We were here
More than 330,000 Ukrainians took part in the Anti-Terrorist Operation in eastern Ukraine.* No data exist on the number of LGBT+ persons among them. Far-right groups and people who share conservative views strongly believe that they do not exist in Ukraine at all. That belief is often used as an argument against holding human right events and Marches of Equality. The “We Were Here” project is aimed at shedding light upon individuals who are contemporary Ukrainian heroes, on the one hand, and on the other hand are ignored by the majority of their fellow citizens.

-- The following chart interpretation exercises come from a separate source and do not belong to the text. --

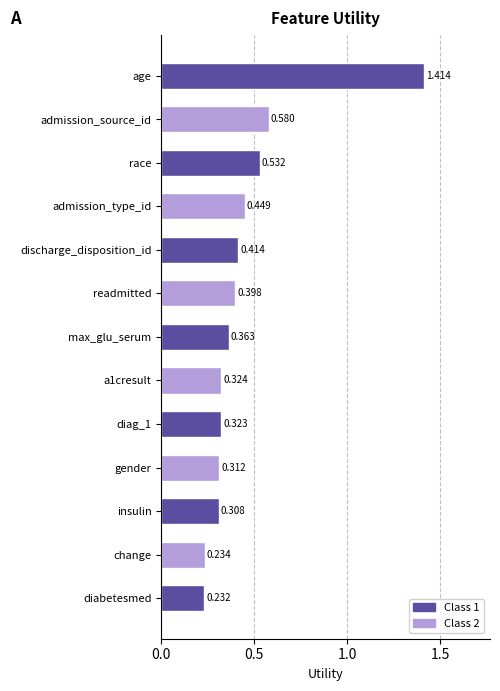

Which category has the lowest value across all series?

diabetesmed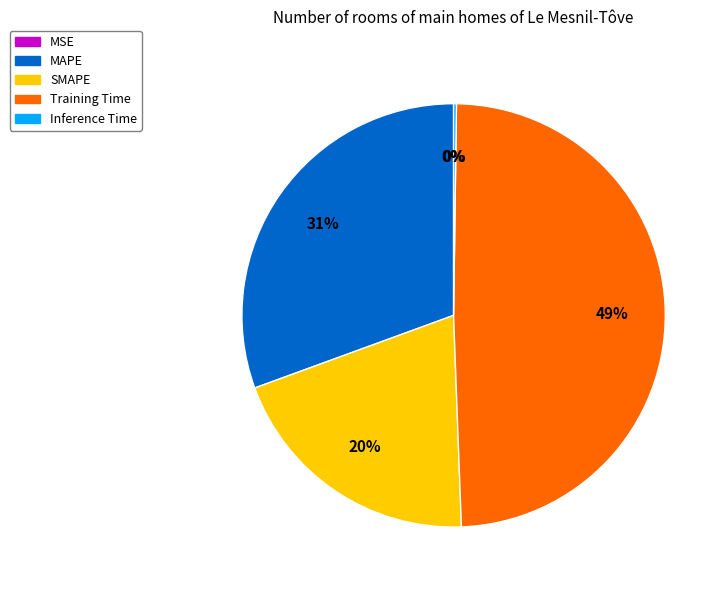

What is the largest slice in the pie chart?

Training Time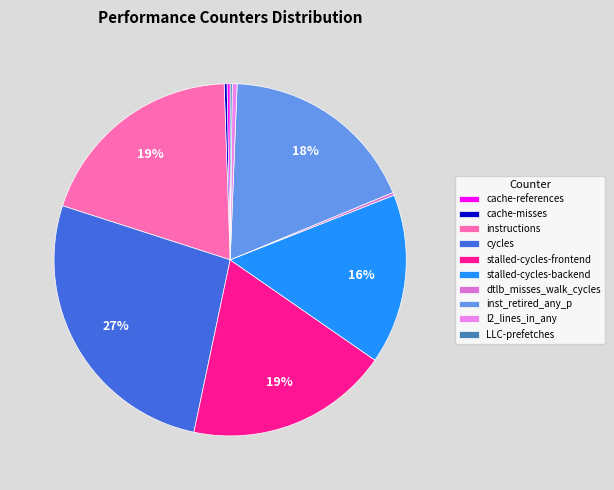

What is the change in value from stalled-cycles-frontend to LLC-prefetches?

-35512400521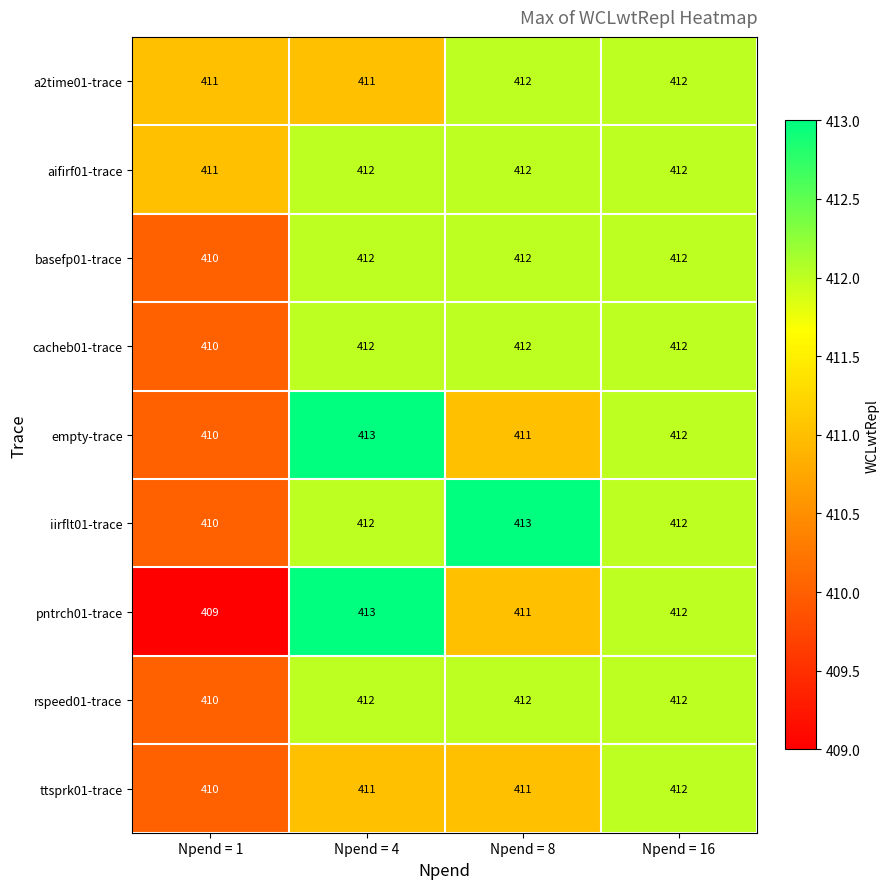

What is the total value across all series at Npend = 8?

3706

LGBT+ community representatives became central figures of the project “We Were Here.” They were engaged in the ATO and currently take part in the Joint Forces Operation (JFO) as soldiers and volunteers. Collisions, conflicts, and merging of identities are reflected in a series of portraits.
Most of the protagonists have to wear camouflage not only during their service lives, but in casual life as well. They usually have to hide their identities not only in the military but also in civilian life, being afraid of mocking and negative feedback. Concerned about anonymity, some of them use aliases.
Within this group are different points of view: some speak up for Marches of Equality, others say that it’s better not to provoke the far right. The only thing that unites them is their service in the Armed Forces of Ukraine, active participation in the volunteer movement, and their sexuality and gender identity. These issues are still taboo, both in such typically masculine structures as the army and in Ukrainian society in general.
Anton is a Ukrainian artist and photographer based in Amsterdam. He works in the genres of photography, video, mixed media installations, performance, and interventions. Anton chooses themes related to the LGBTQ community, memory, loss of identity, violence, and the possible role of photography in this. Research interests: forgotten queer history of Ukraine, the policy of removing queer people from national memory, and their invisibility in the present day.